Elle est belle et grande cette solidarité parce qu'elle triomphe de la peur qui nous rend si égoïstes et indifférents : ce sont des gestes de lumière dans une obscurité épaisse. C'est cette même lumière, cette même chaleur qui redonnent vie à tant de jeunes dans la Communauté. Lumière et chaleur qu'ils allument à leur tour comme un feu que leurs efforts alimentent, ainsi que leur courage.
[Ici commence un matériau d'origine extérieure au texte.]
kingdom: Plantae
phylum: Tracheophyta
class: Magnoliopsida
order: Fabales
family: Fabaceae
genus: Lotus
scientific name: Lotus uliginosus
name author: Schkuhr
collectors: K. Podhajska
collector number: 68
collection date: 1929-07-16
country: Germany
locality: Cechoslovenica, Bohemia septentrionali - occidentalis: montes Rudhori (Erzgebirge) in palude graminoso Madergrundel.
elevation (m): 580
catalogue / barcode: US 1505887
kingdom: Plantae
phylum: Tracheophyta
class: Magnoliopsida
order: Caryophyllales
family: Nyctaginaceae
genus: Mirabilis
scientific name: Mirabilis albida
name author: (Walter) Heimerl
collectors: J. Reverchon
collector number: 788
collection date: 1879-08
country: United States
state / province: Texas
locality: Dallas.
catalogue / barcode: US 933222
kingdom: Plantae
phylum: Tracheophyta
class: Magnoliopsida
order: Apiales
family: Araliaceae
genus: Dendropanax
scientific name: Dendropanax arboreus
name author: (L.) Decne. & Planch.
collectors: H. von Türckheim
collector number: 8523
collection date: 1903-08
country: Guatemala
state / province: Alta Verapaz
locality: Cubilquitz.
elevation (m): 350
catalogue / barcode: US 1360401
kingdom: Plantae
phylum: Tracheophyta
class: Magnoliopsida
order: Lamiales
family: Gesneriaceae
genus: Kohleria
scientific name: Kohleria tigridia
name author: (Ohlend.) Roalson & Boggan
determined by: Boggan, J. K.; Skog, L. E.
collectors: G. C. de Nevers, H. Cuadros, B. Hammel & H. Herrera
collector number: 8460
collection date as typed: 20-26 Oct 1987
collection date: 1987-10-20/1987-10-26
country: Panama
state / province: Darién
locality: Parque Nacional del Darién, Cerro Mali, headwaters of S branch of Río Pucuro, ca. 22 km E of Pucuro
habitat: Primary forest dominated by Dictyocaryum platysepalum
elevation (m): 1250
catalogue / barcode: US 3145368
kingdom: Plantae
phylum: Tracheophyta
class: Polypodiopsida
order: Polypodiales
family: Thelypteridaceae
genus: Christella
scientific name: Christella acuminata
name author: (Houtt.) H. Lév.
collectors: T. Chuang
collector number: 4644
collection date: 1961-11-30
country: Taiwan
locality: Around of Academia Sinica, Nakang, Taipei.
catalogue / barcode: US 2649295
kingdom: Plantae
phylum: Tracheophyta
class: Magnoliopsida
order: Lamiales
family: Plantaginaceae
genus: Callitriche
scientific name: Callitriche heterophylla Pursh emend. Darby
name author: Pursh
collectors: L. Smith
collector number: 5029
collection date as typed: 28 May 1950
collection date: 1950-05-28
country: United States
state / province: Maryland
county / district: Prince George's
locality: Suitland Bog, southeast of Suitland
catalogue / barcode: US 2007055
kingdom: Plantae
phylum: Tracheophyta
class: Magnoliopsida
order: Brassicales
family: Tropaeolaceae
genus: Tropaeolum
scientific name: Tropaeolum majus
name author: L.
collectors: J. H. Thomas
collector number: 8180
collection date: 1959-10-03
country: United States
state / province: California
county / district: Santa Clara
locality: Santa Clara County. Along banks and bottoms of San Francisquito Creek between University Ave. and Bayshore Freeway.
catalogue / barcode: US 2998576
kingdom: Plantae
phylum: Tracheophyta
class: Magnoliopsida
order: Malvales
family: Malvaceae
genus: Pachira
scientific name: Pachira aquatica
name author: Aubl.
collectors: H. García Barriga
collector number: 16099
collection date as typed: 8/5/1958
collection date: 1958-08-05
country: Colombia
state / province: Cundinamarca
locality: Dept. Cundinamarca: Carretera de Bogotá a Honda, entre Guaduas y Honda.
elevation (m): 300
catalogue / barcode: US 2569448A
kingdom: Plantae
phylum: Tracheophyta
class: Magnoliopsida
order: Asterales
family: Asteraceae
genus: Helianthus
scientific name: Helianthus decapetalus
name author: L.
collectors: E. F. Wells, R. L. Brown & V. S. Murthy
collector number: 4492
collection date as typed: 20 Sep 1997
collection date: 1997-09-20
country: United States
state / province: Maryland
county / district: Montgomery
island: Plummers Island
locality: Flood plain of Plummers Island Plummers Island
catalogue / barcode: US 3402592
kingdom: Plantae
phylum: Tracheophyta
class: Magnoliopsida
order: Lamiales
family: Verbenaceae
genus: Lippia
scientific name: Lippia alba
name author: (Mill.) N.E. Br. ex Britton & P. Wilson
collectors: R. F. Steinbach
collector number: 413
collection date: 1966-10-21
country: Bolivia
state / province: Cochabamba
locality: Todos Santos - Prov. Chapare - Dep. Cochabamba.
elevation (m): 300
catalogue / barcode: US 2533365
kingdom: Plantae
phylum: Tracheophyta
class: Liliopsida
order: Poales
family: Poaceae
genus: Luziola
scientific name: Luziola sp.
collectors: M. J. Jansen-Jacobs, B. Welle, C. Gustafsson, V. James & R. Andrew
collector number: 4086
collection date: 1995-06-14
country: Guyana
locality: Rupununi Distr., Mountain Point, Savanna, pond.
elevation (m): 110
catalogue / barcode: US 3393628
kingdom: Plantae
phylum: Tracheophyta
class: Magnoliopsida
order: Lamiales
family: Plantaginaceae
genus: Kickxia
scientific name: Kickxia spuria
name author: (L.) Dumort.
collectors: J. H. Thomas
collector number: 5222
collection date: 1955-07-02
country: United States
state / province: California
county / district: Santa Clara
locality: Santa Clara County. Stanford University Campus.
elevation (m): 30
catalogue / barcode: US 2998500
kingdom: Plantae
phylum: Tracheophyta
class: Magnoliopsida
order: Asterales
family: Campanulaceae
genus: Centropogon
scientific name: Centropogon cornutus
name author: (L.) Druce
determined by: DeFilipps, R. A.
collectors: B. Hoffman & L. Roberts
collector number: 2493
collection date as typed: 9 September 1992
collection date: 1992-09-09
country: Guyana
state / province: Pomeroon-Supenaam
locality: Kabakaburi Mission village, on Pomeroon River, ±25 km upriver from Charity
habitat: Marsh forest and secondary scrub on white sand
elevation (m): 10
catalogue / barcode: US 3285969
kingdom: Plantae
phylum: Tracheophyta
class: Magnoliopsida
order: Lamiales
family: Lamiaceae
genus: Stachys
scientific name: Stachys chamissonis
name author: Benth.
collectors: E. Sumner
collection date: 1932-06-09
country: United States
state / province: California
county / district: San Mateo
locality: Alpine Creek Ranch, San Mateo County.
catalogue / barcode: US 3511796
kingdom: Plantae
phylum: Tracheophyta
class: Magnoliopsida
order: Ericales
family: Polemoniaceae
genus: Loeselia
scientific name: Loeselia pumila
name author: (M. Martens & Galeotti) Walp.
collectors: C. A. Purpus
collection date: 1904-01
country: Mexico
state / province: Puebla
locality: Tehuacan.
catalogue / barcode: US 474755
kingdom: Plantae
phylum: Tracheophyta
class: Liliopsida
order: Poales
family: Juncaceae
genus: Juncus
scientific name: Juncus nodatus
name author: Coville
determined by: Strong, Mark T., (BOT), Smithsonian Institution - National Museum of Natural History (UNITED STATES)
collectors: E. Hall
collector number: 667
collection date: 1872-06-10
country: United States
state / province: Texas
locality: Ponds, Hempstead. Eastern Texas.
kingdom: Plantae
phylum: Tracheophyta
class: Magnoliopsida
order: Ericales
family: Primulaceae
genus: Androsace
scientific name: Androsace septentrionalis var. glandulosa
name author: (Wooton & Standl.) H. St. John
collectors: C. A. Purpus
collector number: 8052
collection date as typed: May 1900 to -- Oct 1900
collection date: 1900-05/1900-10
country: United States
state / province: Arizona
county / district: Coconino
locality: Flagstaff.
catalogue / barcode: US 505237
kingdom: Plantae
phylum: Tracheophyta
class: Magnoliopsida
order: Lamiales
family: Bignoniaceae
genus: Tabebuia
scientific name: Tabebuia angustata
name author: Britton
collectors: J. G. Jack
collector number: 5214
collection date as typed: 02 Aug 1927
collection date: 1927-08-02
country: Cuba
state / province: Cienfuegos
Ceci arrive par la générosité de celui qui se lève la nuit pour se tenir aux côtés du dernier venu, trouvé sur la route, ou dans le fait de dire la vérité à qui, par peur, l'a toujours tenue cachée à ses yeux, ou dans le courage de celui qui continue de lutter même si les difficultés lui semblent insurmontables.

Nous voudrions, et non seulement pour nous, que d'autres foyers de solidarité s'allument dans notre société, de sorte que tous nous puissions nous réchauffer et nous éclairer grâce à un tel feu, sur tout ceux qui ont le plus à souffrir de l'égoïsme de tant de gens.

PROGRAMME DE LA SEMAINE :

rencontres de formation et de vérification du Cheminement:

lundi : réunion pour fixer les objectifs : programmation des travaux.

Mardi : Méditation de 30 minutes (avant le dîner), puis soirée libre et télévision.

Mercredi : Responsable : pour qui est disposé à grandir réunion de partage.

jeudi : Soirée ensemble et chants de la communauté.

vendredi : Se connaître pour être libres : réunion de formation (après le dîner).

Samedi : Etre soi-même dans la joie d'être ensemble : rapports écrits.

Dimanche : la joie de se retrouver dans les valeurs expérimentées ensemble (initiatives variées).

PRINCIPES:

1) Respecte les autres avec amour.

2) Si tu es attentif et vigilant dans ce que tu fais aujourd' hui tu pourras l'être aussi demain pour ton plus grand bien.

3) Apprends à user avec modération de tout ce que la vie quotidienne met à ta disposition, et tu auras le nécessaire également demain.

4) Quand en toi et autour de toi il fait nuit, demande de l'aide et confie-toi avec confiance à qui chemine avec toi.

5) Remplir avec coeur tes responsabilités et exerce-les bien si tu es disposé à grandir.

6) Liberté et connaissance de soi dans les motivations qui inspirent tes comportements : accepte donc avec sérénité la confrontation avec les autres.

7) Crois toujours dans les possibilités de celui qui est prés de toi, comme d'autres ont cru dans les tiennes alors que toi-même n'y croyais pas.

8) Lorsque, face à des situations pénibles et difficiles, tu ne sais plus que dire ou faire, sache que tu peux toujours "faire le choix d'aimer".

9) Tu grandis et tu mûris vraiment quand tu te sens capable de donner plutôt que de recevoir, de comprendre plutôt que d'être compris.

10) Sans l'honnêteté et la sincérité tu ne peux atteindre tout cela pour renaître à ton humanité.